The aim of the mission, which is initially mandated for two years, is to contribute to stability in the border areas of Armenia and thus create the conditions for normalizing relations between Armenia and Azerbaijan. That is why the federal government is sending police officers to monitor the existing ceasefire with Azerbaijan. In addition, Germany has offered to send civilian experts to Armenia.
At Armenia’s request, EUMA will carry out routine patrols and report on the situation. The situation has worsened in recent weeks due to the obstruction of traffic on the Lachin corridor between Armenia and Nagorno-Karabakh.
“The Federal Government, together with its partners in the EU, is closely monitoring the situation and, together with the European Union, is trying to find a peaceful solution to the conflict,” the German Government said.
The German government has strongly supported the establishment of the mission. It played an active role in the planning process, as the mission shows that the EU has an effective and flexible security policy instrument in civilian CSDP that can make a substantial contribution to solving crises and conflicts in its neighborhood. With the federal police officer Dr. Markus Ritter, the Federal Republic of Germany also provides the head of the mission.
Last week French MEP and former French Minister for European Affairs Nathalie Loiseau told CivilNet that French gendarmes will be sent to Armenia as part of EU mission,
“I strongly support the new EU mission with a broader scope and scale,” she noted.
She expressed her satisfaction that France will include eight gendarmes in the mission.
“The mission will start on February 20, and I will be in Armenia on that day. I welcome Armenia’s support and cooperation with the mission. The mission will be our eyes and ears on the ground, and its presence should deter new attacks. I can only hope that Azerbaijan will cooperate with the mission in good faith,” Loiseau added.

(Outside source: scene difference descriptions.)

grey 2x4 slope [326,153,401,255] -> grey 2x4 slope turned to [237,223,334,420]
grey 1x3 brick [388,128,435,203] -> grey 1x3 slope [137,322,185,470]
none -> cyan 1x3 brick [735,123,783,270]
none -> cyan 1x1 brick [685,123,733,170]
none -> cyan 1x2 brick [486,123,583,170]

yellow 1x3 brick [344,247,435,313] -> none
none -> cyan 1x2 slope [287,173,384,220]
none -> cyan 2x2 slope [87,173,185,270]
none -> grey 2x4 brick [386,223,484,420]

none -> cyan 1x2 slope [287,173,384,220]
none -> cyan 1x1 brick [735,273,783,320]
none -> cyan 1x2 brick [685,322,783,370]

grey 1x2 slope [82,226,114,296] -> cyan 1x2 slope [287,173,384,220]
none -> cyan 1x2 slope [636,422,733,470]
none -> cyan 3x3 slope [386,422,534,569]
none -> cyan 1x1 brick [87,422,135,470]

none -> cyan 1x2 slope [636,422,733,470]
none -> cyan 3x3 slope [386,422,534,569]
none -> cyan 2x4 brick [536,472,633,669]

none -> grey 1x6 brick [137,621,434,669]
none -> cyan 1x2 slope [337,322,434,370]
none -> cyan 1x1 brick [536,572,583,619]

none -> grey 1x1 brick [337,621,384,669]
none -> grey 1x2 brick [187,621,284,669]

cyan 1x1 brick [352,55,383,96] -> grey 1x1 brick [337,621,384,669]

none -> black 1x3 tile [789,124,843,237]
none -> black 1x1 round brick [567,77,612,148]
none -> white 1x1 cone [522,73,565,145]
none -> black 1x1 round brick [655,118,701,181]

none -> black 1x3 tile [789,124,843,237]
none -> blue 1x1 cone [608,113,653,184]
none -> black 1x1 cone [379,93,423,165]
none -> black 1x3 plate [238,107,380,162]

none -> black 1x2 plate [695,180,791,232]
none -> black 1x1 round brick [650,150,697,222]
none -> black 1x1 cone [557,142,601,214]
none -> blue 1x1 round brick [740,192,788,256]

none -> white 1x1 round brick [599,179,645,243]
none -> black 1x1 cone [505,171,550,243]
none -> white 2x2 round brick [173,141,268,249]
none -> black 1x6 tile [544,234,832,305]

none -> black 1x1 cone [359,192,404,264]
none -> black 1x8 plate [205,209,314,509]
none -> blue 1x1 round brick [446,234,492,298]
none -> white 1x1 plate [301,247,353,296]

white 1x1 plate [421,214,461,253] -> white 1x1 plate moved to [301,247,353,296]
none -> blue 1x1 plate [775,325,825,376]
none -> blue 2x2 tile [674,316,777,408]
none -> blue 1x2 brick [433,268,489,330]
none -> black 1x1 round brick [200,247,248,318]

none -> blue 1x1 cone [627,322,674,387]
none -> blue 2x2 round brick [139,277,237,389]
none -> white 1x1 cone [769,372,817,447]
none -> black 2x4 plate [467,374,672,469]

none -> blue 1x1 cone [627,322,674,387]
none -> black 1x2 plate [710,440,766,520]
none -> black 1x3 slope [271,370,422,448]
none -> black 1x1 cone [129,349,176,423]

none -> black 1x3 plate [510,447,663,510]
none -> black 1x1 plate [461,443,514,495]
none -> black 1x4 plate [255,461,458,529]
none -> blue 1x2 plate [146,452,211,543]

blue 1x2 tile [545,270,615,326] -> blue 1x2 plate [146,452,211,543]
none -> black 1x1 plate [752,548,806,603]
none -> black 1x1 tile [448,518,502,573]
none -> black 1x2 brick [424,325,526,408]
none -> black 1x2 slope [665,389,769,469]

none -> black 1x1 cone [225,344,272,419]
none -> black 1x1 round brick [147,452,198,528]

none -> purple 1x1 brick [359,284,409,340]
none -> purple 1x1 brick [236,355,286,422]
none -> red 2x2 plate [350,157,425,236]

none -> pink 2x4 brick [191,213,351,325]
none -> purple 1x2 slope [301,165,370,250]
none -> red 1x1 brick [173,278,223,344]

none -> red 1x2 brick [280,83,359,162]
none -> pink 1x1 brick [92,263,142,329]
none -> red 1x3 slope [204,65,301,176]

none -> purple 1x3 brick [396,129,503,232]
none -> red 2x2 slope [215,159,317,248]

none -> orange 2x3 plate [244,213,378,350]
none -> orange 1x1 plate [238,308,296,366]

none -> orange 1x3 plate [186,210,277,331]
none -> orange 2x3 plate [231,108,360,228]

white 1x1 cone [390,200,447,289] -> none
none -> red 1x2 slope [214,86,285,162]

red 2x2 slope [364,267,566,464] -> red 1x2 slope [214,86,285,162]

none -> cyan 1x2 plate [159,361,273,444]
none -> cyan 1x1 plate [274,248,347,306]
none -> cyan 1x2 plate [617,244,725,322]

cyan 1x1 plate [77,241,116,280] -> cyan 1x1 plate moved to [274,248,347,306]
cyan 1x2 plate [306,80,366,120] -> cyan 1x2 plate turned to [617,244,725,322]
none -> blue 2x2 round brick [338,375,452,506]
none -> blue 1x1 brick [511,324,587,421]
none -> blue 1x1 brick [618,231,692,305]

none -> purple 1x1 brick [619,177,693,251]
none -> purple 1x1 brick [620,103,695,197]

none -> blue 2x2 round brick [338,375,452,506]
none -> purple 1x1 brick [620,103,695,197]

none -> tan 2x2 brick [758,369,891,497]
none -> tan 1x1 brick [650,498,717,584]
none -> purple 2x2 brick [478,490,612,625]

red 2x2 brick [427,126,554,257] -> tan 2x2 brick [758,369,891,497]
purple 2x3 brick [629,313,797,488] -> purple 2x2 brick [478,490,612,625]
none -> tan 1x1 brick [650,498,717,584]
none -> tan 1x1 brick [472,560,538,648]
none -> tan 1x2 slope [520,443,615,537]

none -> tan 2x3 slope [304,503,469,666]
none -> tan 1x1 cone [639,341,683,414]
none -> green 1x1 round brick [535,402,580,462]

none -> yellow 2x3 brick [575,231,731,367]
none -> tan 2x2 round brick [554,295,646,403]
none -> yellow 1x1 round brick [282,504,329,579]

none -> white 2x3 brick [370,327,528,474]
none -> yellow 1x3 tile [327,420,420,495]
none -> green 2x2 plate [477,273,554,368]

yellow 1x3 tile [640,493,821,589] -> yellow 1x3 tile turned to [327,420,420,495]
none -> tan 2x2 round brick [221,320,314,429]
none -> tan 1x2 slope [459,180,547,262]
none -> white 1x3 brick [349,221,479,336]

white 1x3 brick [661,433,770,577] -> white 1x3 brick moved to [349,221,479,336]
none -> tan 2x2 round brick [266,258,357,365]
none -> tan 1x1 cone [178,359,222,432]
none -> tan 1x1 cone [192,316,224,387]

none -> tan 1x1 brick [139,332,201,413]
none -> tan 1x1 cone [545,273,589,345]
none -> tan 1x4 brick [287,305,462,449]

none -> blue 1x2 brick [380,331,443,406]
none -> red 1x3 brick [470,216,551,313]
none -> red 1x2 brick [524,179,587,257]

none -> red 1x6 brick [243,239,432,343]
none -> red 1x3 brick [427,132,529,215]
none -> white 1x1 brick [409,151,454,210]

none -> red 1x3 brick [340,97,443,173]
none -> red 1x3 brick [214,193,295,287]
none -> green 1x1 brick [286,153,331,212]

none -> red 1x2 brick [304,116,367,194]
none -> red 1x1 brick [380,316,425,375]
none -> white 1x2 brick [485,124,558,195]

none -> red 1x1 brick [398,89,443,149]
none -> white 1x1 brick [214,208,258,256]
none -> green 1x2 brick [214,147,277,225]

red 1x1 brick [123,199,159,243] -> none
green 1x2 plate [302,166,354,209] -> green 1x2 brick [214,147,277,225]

According to her, the EU is present in Armenia to build confidence, stability and security and will therefore be open to contacts with all interested parties.
On February 20, 2023, EUMA will start its work as a civilian, non-executive and unarmed CSDP mission in Armenia. The decision was made on January 23, 2023 by the Council of the European Union based on an invitation from the Armenian government. The mission will include a total of 100 people, of whom a maximum of 15 will be German civil servants.